周青云平静说道:“西北秋日的风变幻莫测,而我们,正处在这阵风中。”
众人看了过来,似乎真的感觉到西北萧瑟冰冷的秋风自自己身上吹过。
“吾非瞽史,焉知天道。”周青云伸手看着自己的手心,随后用力握紧,神色冷淡而坚硬,“天道下济而光明,所以我们要斗一次。”
—— ——
“凭什么不能斗一次。”琼山县内,娄素珍站在石头上,对着身边健妇队环视一圈,冷笑一声,“不过其实欺负我们是没有品阶的差役而已,一个师爷还敢吓唬我们,笑话,我娄素珍这辈子什么妖魔鬼怪没见过,早就被人吓过了。”

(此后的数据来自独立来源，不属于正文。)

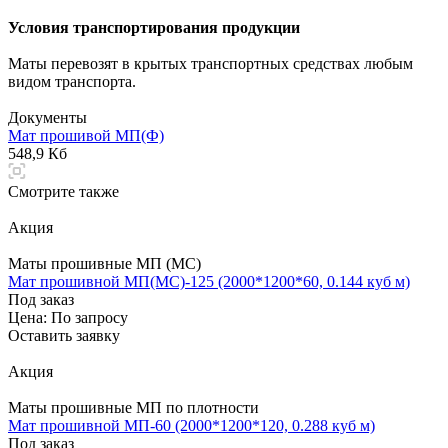
Условия транспортирования продукции
Маты перевозят в крытых транспортных средствах любым
видом транспорта.
Документы
Мат прошивой МП(Ф)
548,9 Кб
Смотрите также
Акция
Маты прошивные МП (МС)
Мат прошивной МП(МС)-125 (2000*1200*60, 0.144 куб м)
Под заказ
Цена: По зап
р
осу
Оставить заявку
Акция
Маты прошивные МП по плотности
Мат прошивной МП-60 (2000*1200*120, 0.288 куб м)
Под заказ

“可外面那些话说的也太难听了。”周照临很是心疼,“江县令可真是遭罪,本来就瘦得跟个竹竿一样,这下被关起来,吃不好睡不好的,真是心疼。”
“这些富户一看江县令情况不对,就倒打一耙,真是恶心,还要推翻江县令的生祠,好几家都被砸了,还说再看到,连人带像一起打死,之前江县令还在的时候,为了求一副牌匾可不是这个嘴脸。”陈敬嗓门大大声咒骂着,“真是活该断子绝孙的玩意,没一个好东西,真想把他们都打一顿。”

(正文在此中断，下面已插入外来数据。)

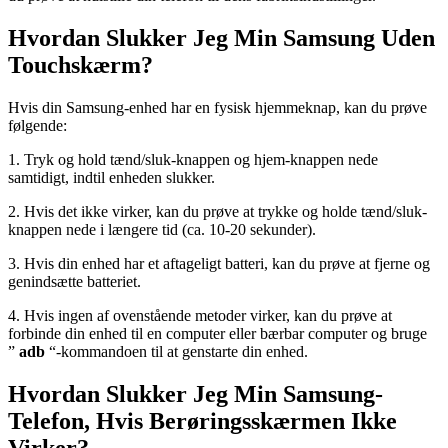
Hvordan Slukker Jeg Min Samsung Uden
Touchskærm?
Hvis din Samsung-enhed har en fysisk hjemmeknap, kan du prøve
følgende:
1. Tryk og hold tænd/sluk-knappen og hjem-knappen nede
samtidigt, indtil enheden slukker.
2. Hvis det ikke virker, kan du prøve at trykke og holde tænd/sluk-
knappen nede i længere tid (ca. 10-20 sekunder).
3. Hvis din enhed har et aftageligt batteri, kan du prøve at fjerne og
genindsætte batteriet.
4. Hvis ingen af ​​ovenstående metoder virker, kan du prøve at
forbinde din enhed til en computer eller bærbar computer og bruge
”
adb
“-kommandoen til at genstarte din enhed.
Hvordan Slukker Jeg Min Samsung-
Telefon, Hvis Berøringsskærmen Ikke
Virker?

“骂人有什么用。”孙宜立沉声说道,“江县令是个好官,我管她是男是女,而且凭什么女的不能做官,能者居之,这些人要是能做成江县令这样,也就不会是这副嘴脸了。”
“所以江县令真是女的?这也太奇怪了,她看上去一点也不像女人,而且她的胆子真的好大,那她会死吗?”作为这堆人中唯一的男性,吴萩还是颇为不可置信。
“她只要和我爹一样是个好官就可以了。” 张易冷冷说道,“我管她是不是女人,是不是不像女人的女人,而且,她是女人又如何,谁对琼山县好,那就是琼山县的保护神。”
吴萩一听也跟着点头:“我也觉得江芸很好,他让我家更有钱了,还救了我的大舅子,可不是大好人,不能死。”
“所以我们要去救江芸。”娄素珍一锤定音说道。
“怎么救!”众人齐齐看了过来。
娄素珍哑然,丧气说道:“我不知道。”
“你读过这么多书你都不知道,那我们怎么办啊!”叶笃行急了,“今天那些人就说要把我们都赶走,说我们占了他们的位置,可我不想走。”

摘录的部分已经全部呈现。